Le Compagnie Malviste avremmo potuto incontrarle a “5 miglia da Milano” (festival di arti sceniche a Quinto Romano, ndr), mentre cercavano di coinvolgerci a diventare protagonisti in spettacoli teatrali, concerti e performance sul palcoscenico delle periferie in cui viviamo. O forse in un bar, in un luogo qualsiasi arrangiato a “teatro fragile”, impegnate a maneggiare con cura l’isolamento e le delicatezze dell’Alzheimer attraverso laboratori di espressione artistica. Potremmo esserci fatti trascinare al di fuori delle nostre case e delle nostre certezze, oppure potremmo averle scambiate per una specie di gita sociale, un carnevale di singolarità e imperfezioni da osservare con superiorità e un pizzico di acredine. Da dieci anni sono impegnate nella diffusione della pratica del teatro di comunità come veicolo per la coesione sociale e motore dell’economia tutta.
«A Milano – spiega Alessandro Manzella, regista – sono molti i servizi utili ed efficienti per affrontare problemi e fragilità individuali, che però ci educano ad affrontare le questioni per compartimenti a silos. Vanno bene, ma finiscono per produrre in ciascuno di noi, individualmente, un senso di solitudine e isolamento». Per creare una risposta collettiva e comunitaria a questa criticità, le Compagnie Malviste, avvalendosi di un gruppo di lavoro eterogeneo e interdisciplinare – capace di muoversi dal campo dell’arte a quello della medicina e della psicologia, da quello artigianale e di produzione materiale a quello della progettazione architettonica e urbanistica – sperimentano lo strumento del laboratorio teatrale.
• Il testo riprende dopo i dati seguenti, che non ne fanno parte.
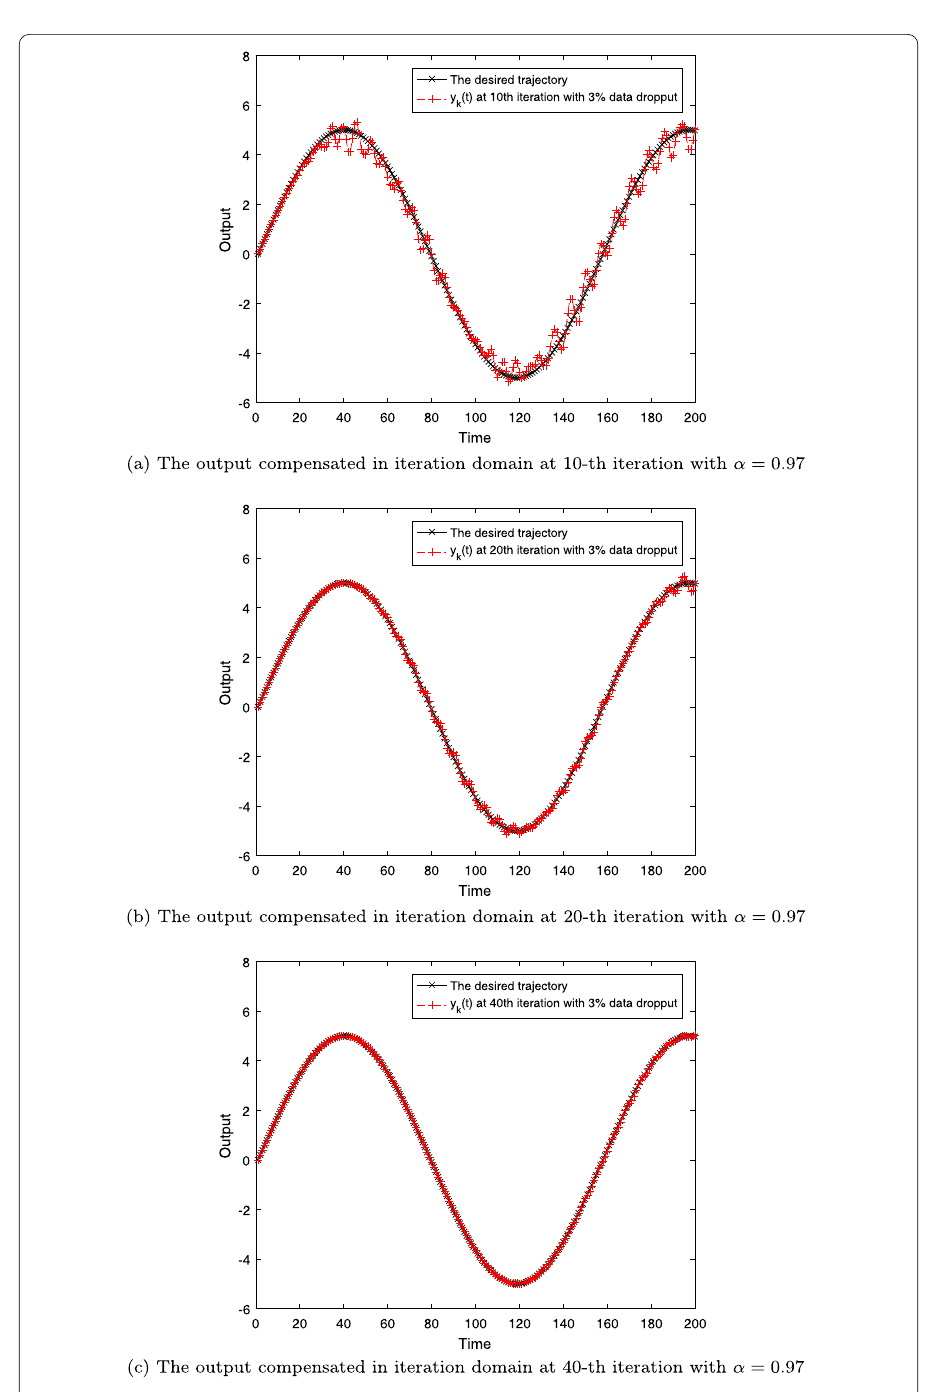
Figure 7 The output compensated in iteration domain at different iterations with α =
Ritualità, corpo e voce, diventano così uno spazio di relazione che possiamo esplorare da diversi punti di vista, per riposizionare noi stessi nei confronti dei nostri gruppi di appartenenza e dei luoghi che abitiamo. Le Compagnie Malviste, che tra le attività offrono laboratori dal titolo “Comunità e quartieri”, si propongono dunque come attivatori e facilitatori nell’ambito di processi di rigenerazione urbana, con approccio a base sociale e culturale. «Abbiamo imparato – continua Alessandro – che l’ascolto e il teatro sono mezzi efficaci per socializzare, per trovare il proprio spazio, per affrontare le proprie responsabilità e per immaginare la città. Non solo in senso teorico, ma concretamente!».
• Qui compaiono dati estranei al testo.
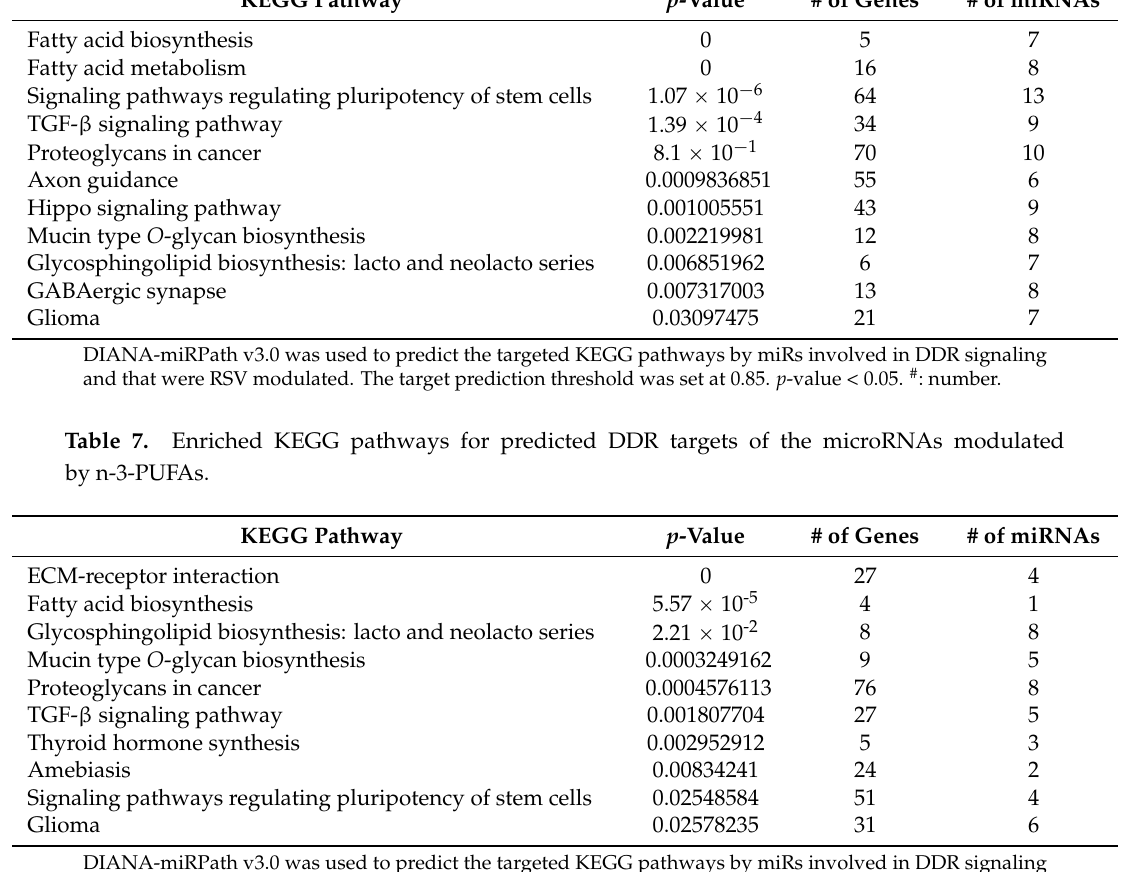
Table 6. Enriched KEGG pathways for predicted targets of the DDR microRNAs modulated by RSV. KEGG Pathway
Potremo incontrarle al Parco delle Cave, al fianco di Legambiente Lombardia mentre si prendono cura del prato ripulendolo dai rifiuti. Oppure a Quinto Romano, impegnate nell’allestimento di una falegnameria di quartiere insieme all’Associazione di architetti Asisa. O magari mentre seguono il processo di costituzione del nuovo Comitato di Quartiere di Quinto Romano, insieme a un gruppo di residenti e alla Cooperativa Edificatrice Degradi. Ovunque sarà, lasciamoci affascinare mentre sconfinano tra un quartiere e un altro come gesto di passione e responsabilità, che fa del teatro un’opportunità di ricerca locale.